**Passage provided**
It is every man’s moral responsibility to save his family from all ills. And when it comes to a woman’s dignity, especially his wife and daughter, a man anywhere on the planet, would go to any extent to protect it. Well, that’s what Zafar Khan was doing.
Khan was allegedly lynched by the government officials on Friday morning for preventing them from clicking pictures of his wife and daughter who were defecating in open. The incident took place in Rajasthan’s Pratapgarh. The civic officials allegedly kicked, punched and beat Khan with a stick to death, as per the complaint lodged by his brother, Noor Mohammed.
Significantly, the officials were accompanied by Municipal Council Commissioner Ashok Jain, who reportedly ordered to photograph the defecating women.
Khan was doing what any man would have done in those circumstances – saving the honor of his wife and daughter. But little did he know that their dignity would come at the cost of his life.
The last two days have been nothing less than a nightmare for his family. His wife and 14-year-old daughter have been grieving in a state of shock. But, is Khan’s lynching a result of sudden outrage or is there more to the story than what meets the eye?
Khan was a CPI (ML) member and an active social activist. He has raised his voice against the authority several times. In fact, recently, he had filed a complaint about non-availability of resources under the Swachh Bharat Abhiyan for building toilets in the slum areas. He had also demanded repairing of the non-functional public latrine. Khan had also submitted a memorandum to the Nagar Parishad a few days back.

**Given information**
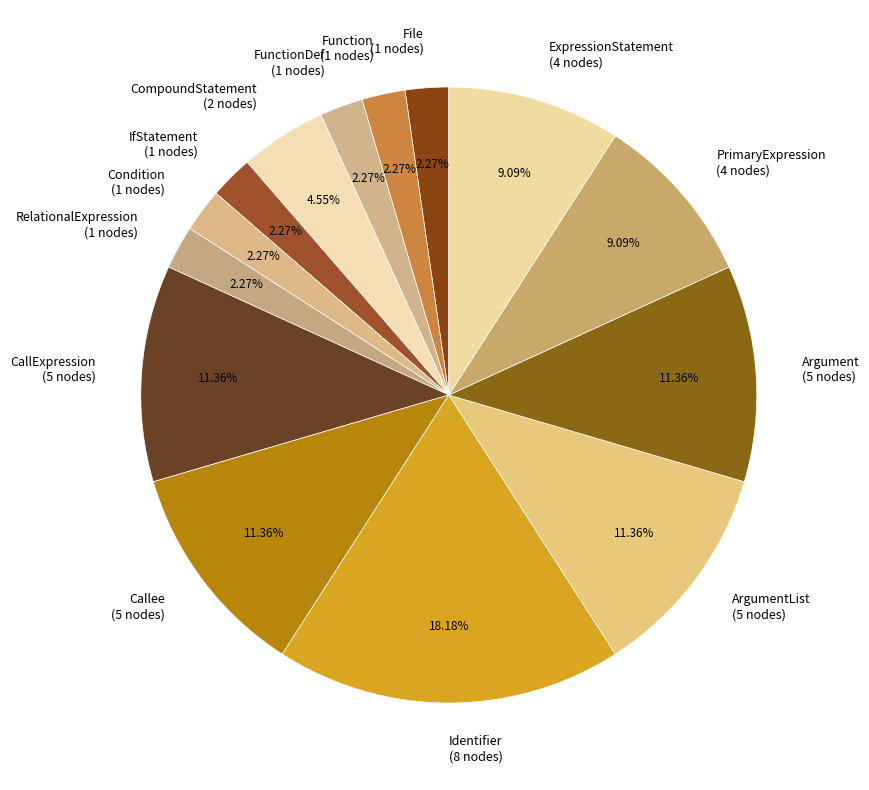

Is there any slice that represents more than half of the pie?

No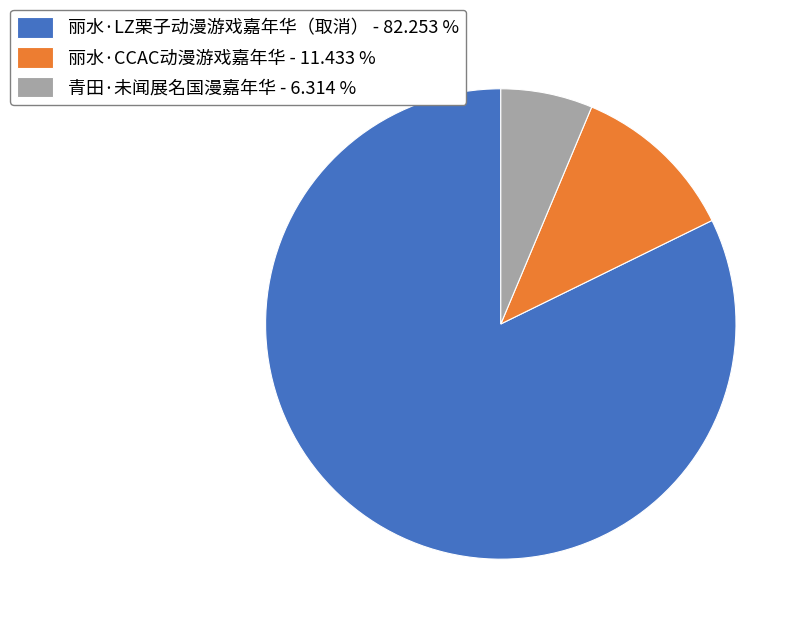

Is there any slice that represents more than half of the pie?

Yes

**Task**
Please reproduce the news article above about Zafar Khan's death in Pratapgarh in full, word for word.

**Output for this exercise**
It is every man’s moral responsibility to save his family from all ills. And when it comes to a woman’s dignity, especially his wife and daughter, a man anywhere on the planet, would go to any extent to protect it. Well, that’s what Zafar Khan was doing.
Khan was allegedly lynched by the government officials on Friday morning for preventing them from clicking pictures of his wife and daughter who were defecating in open. The incident took place in Rajasthan’s Pratapgarh. The civic officials allegedly kicked, punched and beat Khan with a stick to death, as per the complaint lodged by his brother, Noor Mohammed.
Significantly, the officials were accompanied by Municipal Council Commissioner Ashok Jain, who reportedly ordered to photograph the defecating women.
Khan was doing what any man would have done in those circumstances – saving the honor of his wife and daughter. But little did he know that their dignity would come at the cost of his life.
The last two days have been nothing less than a nightmare for his family. His wife and 14-year-old daughter have been grieving in a state of shock. But, is Khan’s lynching a result of sudden outrage or is there more to the story than what meets the eye?
Khan was a CPI (ML) member and an active social activist. He has raised his voice against the authority several times. In fact, recently, he had filed a complaint about non-availability of resources under the Swachh Bharat Abhiyan for building toilets in the slum areas. He had also demanded repairing of the non-functional public latrine. Khan had also submitted a memorandum to the Nagar Parishad a few days back.